Three things that could make Alexa interactions more natural

Here are 3 ideas that could help make interactions with Alexa feel more natural.

  1. Postpone alarms
  2. Voice formating
  3. Pre-timer announcement

Alexa, postpone the alarm by 30 minutes

Since I brought a Echo home, other than playing music, timer and alarms has been the most common use at my place.

One morning the interaction with the alarms didn’t go very smoothly.

Alexa, wake up Annie at 7am.

Annie looks at me funny…. right you are not working today, are you?

Alexa, postpone alarm by 30 minutes

Alexa does not reply, just plays the termination tone. Time to think of another voice command to recover.

Alexa, cancel Alarm
Alexa, set alarm for 7:30pm

Annie looks at me funny again….. I said pm didn’t I? Now time to recover from that other user error:

Alexa, cancel alarm
Alexa, wake me up at 7:30am

The first time I tried postponing an alarm, Alexa had set another timer instead. That was even harder to recover from. It shows that while natural language interfaces are a good time saver, when one request goes bad, recovery can be a pain, and the user experience collapses.

Allowing to postpone an alarm would make the timer and alarm management easier.

Voice formating: Make it less exact to make it more natural

As I’ve mentioned before, voice specific considerations are needed when controlling how some things are said by Alexa. For example, by controlling pauses when saying a phone number, or pronunciation of special words a brand names.

Another case is saying numbers, for example asking Alexa for 250/3, gets this answer

250 divided by 3 is 83.3333333333

Spoken as:

Two hundred and fifty divided by three is eighty three dot three three three three three three three three three three

I doubt that anyone would say a number like that, perhaps something like this would be better

eighty three dot three repeating

Alternatively, saying only one or two decimals would have been plenty.

As another example, when asking the time to Alexa, you also often get these over precise answers:

The time is eleven eleven am.

Perhaps “ten past eleven” would have done just fine, I usually know whether it is am or pm… While you do expect the exact time from the display of a clock, when interacting with a voice assistant I think a human way to express the answer is better than precision.

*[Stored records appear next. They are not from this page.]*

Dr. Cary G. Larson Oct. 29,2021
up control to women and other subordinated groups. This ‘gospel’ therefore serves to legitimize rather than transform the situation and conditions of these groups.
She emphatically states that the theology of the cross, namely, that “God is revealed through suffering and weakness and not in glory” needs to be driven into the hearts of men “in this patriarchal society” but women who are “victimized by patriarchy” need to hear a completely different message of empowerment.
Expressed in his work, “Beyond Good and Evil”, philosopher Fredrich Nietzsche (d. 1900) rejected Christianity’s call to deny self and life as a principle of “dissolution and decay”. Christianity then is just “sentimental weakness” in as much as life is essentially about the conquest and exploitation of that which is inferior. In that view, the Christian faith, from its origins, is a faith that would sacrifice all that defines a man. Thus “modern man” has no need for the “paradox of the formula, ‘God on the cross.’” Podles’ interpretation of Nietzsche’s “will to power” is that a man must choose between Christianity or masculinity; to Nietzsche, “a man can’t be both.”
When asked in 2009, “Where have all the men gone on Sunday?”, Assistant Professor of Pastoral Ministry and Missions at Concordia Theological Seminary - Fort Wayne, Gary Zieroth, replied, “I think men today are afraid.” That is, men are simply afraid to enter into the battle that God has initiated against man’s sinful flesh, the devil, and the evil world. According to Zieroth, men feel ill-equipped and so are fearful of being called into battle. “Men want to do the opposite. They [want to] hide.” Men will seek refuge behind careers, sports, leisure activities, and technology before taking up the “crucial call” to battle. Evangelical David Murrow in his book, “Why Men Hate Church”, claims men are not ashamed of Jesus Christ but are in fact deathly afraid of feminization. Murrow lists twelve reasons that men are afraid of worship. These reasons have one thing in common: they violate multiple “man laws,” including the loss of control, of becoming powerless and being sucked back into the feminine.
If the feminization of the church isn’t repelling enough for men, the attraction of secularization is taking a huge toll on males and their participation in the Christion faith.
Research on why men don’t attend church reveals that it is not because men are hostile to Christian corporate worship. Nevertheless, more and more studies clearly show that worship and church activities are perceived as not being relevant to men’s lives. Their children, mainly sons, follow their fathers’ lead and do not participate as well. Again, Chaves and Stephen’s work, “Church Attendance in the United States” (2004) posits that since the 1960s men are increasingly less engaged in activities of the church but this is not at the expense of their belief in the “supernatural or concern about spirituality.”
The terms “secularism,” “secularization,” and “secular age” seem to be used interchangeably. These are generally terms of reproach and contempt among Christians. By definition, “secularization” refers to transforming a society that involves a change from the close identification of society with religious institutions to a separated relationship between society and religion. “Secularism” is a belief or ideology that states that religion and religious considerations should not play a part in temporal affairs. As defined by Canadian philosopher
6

Alexa, it is bed time in 15 minutes

As a parent, I quickly found that getting a kid to do something is way easier with advance notice and reminders. Asking a kid to do something immediately, always turns out to take longer and require more effort, than giving her a 15 minute notice, with a couple reminders along the way.

One way the Alexa timers could be better is to perform those reminders. (Obviously to enable that, voice reminders would be needed, which is another enhancement I’ve mentioned before.) The interaction could be triggered by sentences as “it is bed time in 15 minutes”, same could apply to shower, going to school, doing homework, …. with slightly different wordings.

Then Alexa could select two times to remind along the ways, perhaps 5 and 2 minutes before. Again precision is not important in this case, saying “it’s bed time in 5 minutes” while there is actually 7 minutes left does not really matter to the kid, nor affects the ease to get her to bed, it is just a matter of showing process towards the deadline. We clear expectations, there is always less resistance.

To further impact the interactions, in such scenarios that are not yet supported, Alexa is inconsistent when it does not answer a question, it either:

  • Does not answer at all
  • Answer “I was not able to answer the question I heard
  • Or does something unexpected; as setting a 2nd timer, instead of postponing the first one.

As to be expected, the amount of such interactions is so huge it will take a while for Amazon to get to cover them all. It would have been nice if the Alexa APIs had allowed 3rd parties to handle such request that Alexa does not know what to do with.

As the language model of Alexa expends, the interactions will be more and more natural. Along with that, keeping in mind that less precision can be more useful will also help. With those and more capabilities, richer experience will be possible, which will bring us closer to seamless ambient computing.